Kira pauses her steps, looking up at me with something that resembles recognition in her eyes. My stomach coils when I realize I’ve basically just admitted to her that I am a lonely, aging man who’s all but given up on any kind of family in the future–something I’ve never admitted aloud to anyone else. I clear my throat.
“Do you want kids? Or is that something you’re too young to have thought about?” I ask, brushing her arm with my own.
“Unfortunately, I’m a woman with a ticking biological clock. Even if I am two whole decades younger than you, there's no such thing “too young” to think about having kids. And yes, I would like to have at least one. And I’ve always thought about being a surrogate for someone too, if all my parts are in working order. I’d like to pay it forward, give someone their family the way Tía Camila did for my dads.”

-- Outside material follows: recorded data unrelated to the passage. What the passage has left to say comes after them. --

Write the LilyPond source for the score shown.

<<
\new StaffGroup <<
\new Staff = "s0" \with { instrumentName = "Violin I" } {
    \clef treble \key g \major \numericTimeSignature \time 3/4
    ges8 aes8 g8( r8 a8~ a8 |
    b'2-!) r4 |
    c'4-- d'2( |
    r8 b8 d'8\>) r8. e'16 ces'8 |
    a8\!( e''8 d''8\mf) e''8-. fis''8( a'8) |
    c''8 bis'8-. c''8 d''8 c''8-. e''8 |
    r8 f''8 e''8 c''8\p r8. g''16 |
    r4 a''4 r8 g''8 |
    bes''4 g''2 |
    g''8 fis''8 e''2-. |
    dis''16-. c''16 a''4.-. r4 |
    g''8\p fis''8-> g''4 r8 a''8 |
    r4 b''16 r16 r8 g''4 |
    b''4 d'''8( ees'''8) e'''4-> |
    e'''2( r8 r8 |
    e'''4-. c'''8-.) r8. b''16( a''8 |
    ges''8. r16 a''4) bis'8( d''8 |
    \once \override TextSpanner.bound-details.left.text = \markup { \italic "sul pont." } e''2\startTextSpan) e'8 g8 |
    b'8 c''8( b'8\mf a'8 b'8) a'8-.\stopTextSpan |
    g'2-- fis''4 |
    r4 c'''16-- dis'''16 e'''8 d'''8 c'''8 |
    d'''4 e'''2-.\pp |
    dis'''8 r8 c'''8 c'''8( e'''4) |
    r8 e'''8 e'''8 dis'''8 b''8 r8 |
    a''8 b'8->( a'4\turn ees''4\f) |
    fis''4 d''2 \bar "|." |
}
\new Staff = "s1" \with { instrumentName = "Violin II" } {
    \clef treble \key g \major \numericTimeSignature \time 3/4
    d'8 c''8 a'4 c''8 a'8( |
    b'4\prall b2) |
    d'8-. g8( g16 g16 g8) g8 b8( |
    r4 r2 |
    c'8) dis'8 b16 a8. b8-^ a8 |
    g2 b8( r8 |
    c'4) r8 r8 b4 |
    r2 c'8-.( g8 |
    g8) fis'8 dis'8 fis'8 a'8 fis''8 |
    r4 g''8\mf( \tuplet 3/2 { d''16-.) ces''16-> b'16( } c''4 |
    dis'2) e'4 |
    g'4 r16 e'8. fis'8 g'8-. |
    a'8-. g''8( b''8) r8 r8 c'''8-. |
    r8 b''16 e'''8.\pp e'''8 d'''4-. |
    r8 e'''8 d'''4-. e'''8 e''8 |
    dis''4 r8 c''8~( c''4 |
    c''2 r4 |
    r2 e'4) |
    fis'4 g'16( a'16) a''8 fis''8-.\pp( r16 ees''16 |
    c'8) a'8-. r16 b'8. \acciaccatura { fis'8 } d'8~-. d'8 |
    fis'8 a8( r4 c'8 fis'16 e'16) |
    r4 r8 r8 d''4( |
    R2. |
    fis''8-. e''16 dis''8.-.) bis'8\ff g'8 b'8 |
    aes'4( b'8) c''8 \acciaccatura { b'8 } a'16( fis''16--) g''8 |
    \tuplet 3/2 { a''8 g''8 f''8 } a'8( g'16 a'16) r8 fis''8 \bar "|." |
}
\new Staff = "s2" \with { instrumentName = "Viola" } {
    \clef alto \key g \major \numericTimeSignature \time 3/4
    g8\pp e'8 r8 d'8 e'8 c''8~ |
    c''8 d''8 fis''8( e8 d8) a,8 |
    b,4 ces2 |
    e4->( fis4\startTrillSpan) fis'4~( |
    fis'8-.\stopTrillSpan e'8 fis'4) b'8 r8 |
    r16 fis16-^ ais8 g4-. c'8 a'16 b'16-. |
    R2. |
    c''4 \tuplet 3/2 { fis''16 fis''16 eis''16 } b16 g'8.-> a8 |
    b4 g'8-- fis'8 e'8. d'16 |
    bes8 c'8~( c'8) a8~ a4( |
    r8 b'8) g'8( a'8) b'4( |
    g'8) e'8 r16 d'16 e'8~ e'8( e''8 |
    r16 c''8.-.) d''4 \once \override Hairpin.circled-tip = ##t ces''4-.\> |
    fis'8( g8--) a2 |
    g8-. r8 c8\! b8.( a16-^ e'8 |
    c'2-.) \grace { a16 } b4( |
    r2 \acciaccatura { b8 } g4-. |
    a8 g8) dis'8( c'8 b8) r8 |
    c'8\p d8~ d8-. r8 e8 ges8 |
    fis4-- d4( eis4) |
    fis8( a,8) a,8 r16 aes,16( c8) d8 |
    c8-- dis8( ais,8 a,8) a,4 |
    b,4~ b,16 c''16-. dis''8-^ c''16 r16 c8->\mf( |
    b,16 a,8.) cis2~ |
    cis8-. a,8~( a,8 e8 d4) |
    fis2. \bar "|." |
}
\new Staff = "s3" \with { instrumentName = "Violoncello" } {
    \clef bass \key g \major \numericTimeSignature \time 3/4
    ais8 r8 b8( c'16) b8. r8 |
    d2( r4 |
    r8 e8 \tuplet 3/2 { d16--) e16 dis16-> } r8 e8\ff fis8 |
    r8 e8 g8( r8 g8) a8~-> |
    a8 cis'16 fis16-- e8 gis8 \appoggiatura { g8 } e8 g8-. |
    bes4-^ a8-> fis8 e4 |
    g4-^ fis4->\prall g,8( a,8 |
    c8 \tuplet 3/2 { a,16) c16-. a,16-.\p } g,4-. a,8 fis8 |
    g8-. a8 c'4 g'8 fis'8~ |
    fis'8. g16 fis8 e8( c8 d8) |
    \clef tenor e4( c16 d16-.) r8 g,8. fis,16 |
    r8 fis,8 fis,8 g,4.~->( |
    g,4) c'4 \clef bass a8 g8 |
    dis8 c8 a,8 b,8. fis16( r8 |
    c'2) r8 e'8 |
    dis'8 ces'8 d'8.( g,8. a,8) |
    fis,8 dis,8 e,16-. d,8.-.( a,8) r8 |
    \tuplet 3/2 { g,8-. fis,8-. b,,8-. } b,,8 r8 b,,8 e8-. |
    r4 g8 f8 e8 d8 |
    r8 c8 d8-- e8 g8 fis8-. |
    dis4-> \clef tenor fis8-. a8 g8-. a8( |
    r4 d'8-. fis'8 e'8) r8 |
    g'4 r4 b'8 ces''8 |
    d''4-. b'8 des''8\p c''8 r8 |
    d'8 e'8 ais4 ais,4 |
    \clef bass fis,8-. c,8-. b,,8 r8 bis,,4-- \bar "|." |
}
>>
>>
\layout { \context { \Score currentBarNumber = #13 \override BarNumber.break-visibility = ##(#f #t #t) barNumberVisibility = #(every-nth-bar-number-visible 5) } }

Images of Kira holding a perfect little baby with mydark hair and her grey eyes dance before me, and my stomach knots. I shouldn’t be having those thoughts, shouldn’t be picturing her soft, tanned belly round and full because I put a baby inside of her.
“Is it crazy that I’m hungry? That curry was to die for earlier, but I feel like I could pass out right about now.”
I chuckle at Kira’s interruption of my errant racing thoughts, realizing that I’d been holding my breath.
“Not at all,” I say in agreement. “In fact, I have a theory.”
“A theory about hunger?”
“Yes. You know how Disneyworld has those scent pump things? The smellitizers that make the park smell like popcorn and turkey legs to encourage guests to eat more?”
“I’ve heard of that, but I thought it was a rumor. Like how Walt’s body is frozen underneath Cinderella’s castle or whatever.”
“No, it’s true. The smellitizers, not Walt’s cryogenically frozen corpse. That one is still up in the air. But anyway, I have this theory that Central Park also uses smellitizers. They’re in the trees, and they pump out the dirty water hot dog smell that makes your stomach growl. That’s why when you’re walking around the park, all you can think about is hot dogs.”
“Hmm,” she hums, nodding her head. “I can see that. The city probably has some sort of deal with thevendors where they get a kickback for every hot dog sold between Fifth Avenue and Central Park West.”
“Exactly!” I agree, placing my hand on her lower back and leading her across the walkway to one of the aforementioned hot dog stands. Touching her like this is a risk, but to my delight, she doesn’t shy away, even as we approach the silver cart.
“What can I get ya?” The man in the blue baseball cap asks in an accent so thick, for a moment I wonder if we’ve walked into some sort of sitcom set in Brooklyn in the nineties.
“We’ll get two dogs with sauerkraut and brown mustard, thanks.” She orders quickly and the vendor gets to work, slapping hot dogs on to warm buns while I give Kira a quizzical look. Normally, I’m a plain hot dog kind of person, which should come as no surprise. As Kira pointed out last night, I am British, and we’re not known for our fine palettes. If I’m feeling kooky, I might indulge in a bit of ketchup. But typically, the meat and bun satisfy me just fine.
I hand over a twenty-dollar bill for the two hot dogs and a bottle of water, telling the man to keep the change. We find a nearby bench, and Kira has her food halfway to her mouth before her butt hits the cool metal.
I watch in fascination as she bites off half in one go, not just because the phallic-shaped food in her mouth is making me feel like a giddy teenager, but also because she manages not to get a spot of mustard on her lips.
When I notice her arching a brow at me, having caught me staring, I clear my throat and gesture behind her. There’s a plaque on the back of the bench, like many of the benches here in Central Park. But this one’s inscription catches my eye.
“I am much more me when I am with you.” - Unknown.